- [Text excerpt]
▶

The leverage point has extreme value of X, so it has a greater possible ability to move the line based on the distance from the line or the overall pattern that is influence.

data.frame(vif(best.mod)) %>% arrange(GVIF) %>% select(GVIF) %>% t()
##        am   wt  hp  cyl
## GVIF 2.59 4.01 4.7 5.82

The generalized variance inflation factor (GVIF) is a measure of collinearity. The bigger number, the less independency, means higher colinearity. Thus, am is comparatively the best independent variable to mpg.

Conclusion

  1. Based on the analysis result, we can conclude the following:
  1. Above set of analysis yields the inference that manual transmission is better than automatic transmission with a more 1.8 miles per gallon as fixed other variables.

  2. Additionally, type of transmission is the most independent variable to mpg in the model. However, it seems that wt, hp, and cyl are more statistically significant when determining mpg.

Appendix

Figure.1 Overview of Dataset
g = ggpairs(mtcars,
            lower = list(continuous = wrap("smooth", method = "lm"))) +
    labs(caption = "Figure.1")
g

Figure.2 Boxplot of MPG vs Transmission
g[1, 9] + 
    labs(title = "Boxplot of MPG vs Transmission",
         x = "Transmission\n(0 = Automatic, 1 = Manual)", 
         y = "Miles per Gallon",
         caption = "Figure.2")

Figure.3 Boxplot of Mileage by Cylinder
g[1, 2] + 
    labs(title = "Boxplot of Mileage by Cylinder",
         x = "Number of Cylinders", 
         y = "Miles per Gallon",
         caption = "Figure.3")

Figure.4 Regression Plot of Mileage by Gross Horsepower
g[4, 1] + 
    labs(title = "Regression Plot of Mileage by Gross Horsepower",
         y = "Gross Horsepower", 
         x = "Miles per Gallon",
         caption = "Figure.4")

Figure.5 Regression Plot of Mileage by Weight
g[6, 1] + 
    labs(title = "Regression Plot of Mileage by Weight",
         y = "Weight (lb / 1000)", 
         x = "Miles per Gallon",
         caption = "Figure.5")

◀

- [Complete the following]
[1] Name every figure title given in the appendix of the regression analysis excerpt.
[2] In the regression analysis excerpt, what GVIF value is reported for cyl?
[3] Reproduce part of the regression analysis excerpt word for word. Begin at the words "The leverage point" and stop after "fixed other variables.".
Use only the regression analysis excerpt to complete these.

- [Data extract]
▶

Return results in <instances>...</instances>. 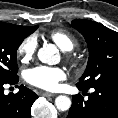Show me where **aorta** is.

◀

- [Solutions for each task]
[1]
Overview of Dataset
Boxplot of MPG vs Transmission
Boxplot of Mileage by Cylinder
Regression Plot of Mileage by Gross Horsepower
Regression Plot of Mileage by Weight

[2] 5.82

[3]
The leverage point has extreme value of X, so it has a greater possible ability to move the line based on the distance from the line or the overall pattern that is influence.

data.frame(vif(best.mod)) %>% arrange(GVIF) %>% select(GVIF) %>% t()
##        am   wt  hp  cyl
## GVIF 2.59 4.01 4.7 5.82

The generalized variance inflation factor (GVIF) is a measure of collinearity. The bigger number, the less independency, means higher colinearity. Thus, am is comparatively the best independent variable to mpg.

Conclusion

  1. Based on the analysis result, we can conclude the following:
  1. Above set of analysis yields the inference that manual transmission is better than automatic transmission with a more 1.8 miles per gallon as fixed other variables.